For the Flyers, who have seen veterans such as Chris Pronger and Jaromir Jagr disappear, the current spate of injuries has tested the team's depth and its experience. Hartnell, coming off a career season, will be gone at least a month with his injury, likely more. Veteran defenseman Andrej Meszaros is out with a shoulder injury for a month or so. With the Flyers relying on lots of young guys to hold it together during a rough start to the season, Holmgren was looking for a player, yes, but also someone who could help provide ballast in rough waters.

"I guess the familiarity was part of it. You know Mike. You know what kind of guy he is," Holmgren said. "He just seemed like the ideal guy to bring in."

Knuble admitted there are questions you ask yourself when you get dropped into a situation, as was the case Saturday in Florida playing in his first NHL game since May 12.

"You wonder, am I in over my head now?" he said.

But he knows many players were like him, working out at home, waiting for the lockout to end. So he's not really far behind many of his peers.

"It just might be a little while before you sit down and relax for a second," he said.

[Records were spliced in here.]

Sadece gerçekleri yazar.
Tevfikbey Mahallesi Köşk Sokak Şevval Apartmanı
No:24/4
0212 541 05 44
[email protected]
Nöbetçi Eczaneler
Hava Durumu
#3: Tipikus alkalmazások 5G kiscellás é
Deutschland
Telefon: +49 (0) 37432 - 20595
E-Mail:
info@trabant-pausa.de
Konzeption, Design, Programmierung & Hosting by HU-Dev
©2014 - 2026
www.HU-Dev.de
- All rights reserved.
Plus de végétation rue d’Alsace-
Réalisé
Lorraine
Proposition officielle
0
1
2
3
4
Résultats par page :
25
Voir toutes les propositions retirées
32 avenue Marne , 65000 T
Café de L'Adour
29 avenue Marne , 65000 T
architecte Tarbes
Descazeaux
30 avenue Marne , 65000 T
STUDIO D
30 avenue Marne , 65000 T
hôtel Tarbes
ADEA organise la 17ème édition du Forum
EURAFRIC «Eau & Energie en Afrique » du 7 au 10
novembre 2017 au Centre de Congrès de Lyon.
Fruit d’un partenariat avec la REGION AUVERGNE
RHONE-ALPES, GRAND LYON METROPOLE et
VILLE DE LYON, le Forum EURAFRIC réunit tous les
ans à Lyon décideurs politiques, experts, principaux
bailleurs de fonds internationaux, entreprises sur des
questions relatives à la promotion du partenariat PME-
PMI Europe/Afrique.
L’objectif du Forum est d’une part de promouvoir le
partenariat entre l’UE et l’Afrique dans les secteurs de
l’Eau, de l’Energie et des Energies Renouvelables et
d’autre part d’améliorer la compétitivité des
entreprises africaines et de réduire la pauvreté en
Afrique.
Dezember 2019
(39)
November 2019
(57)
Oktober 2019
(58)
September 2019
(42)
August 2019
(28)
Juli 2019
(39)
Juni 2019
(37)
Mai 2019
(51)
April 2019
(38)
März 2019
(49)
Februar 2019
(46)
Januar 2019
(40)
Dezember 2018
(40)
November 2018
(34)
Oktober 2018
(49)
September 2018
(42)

But know this: At this stage of his career, there is a price to be paid for hanging on to that jersey.

There is a pause at the other end of the line when Knuble is asked what it was like to leave his family.

"That is a good question. It's obviously hard to do that," he said. "The kids are excited. But there's no easy way around this part."

Megan and the three kids, all under the age of 12, are at home in Michigan while Knuble has checked into a Philadelphia-area hotel that will serve as home as long as this latest hockey adventure lasts.

But as hard as it is being apart from his family, there is also no denying that Knuble has, in many respects, come home again. Home to the Flyers, yes, but home to the game and to a jersey that no doubt he will insist be torn from his hands before this is truly and finally over.

"It's a great world to be in," he said.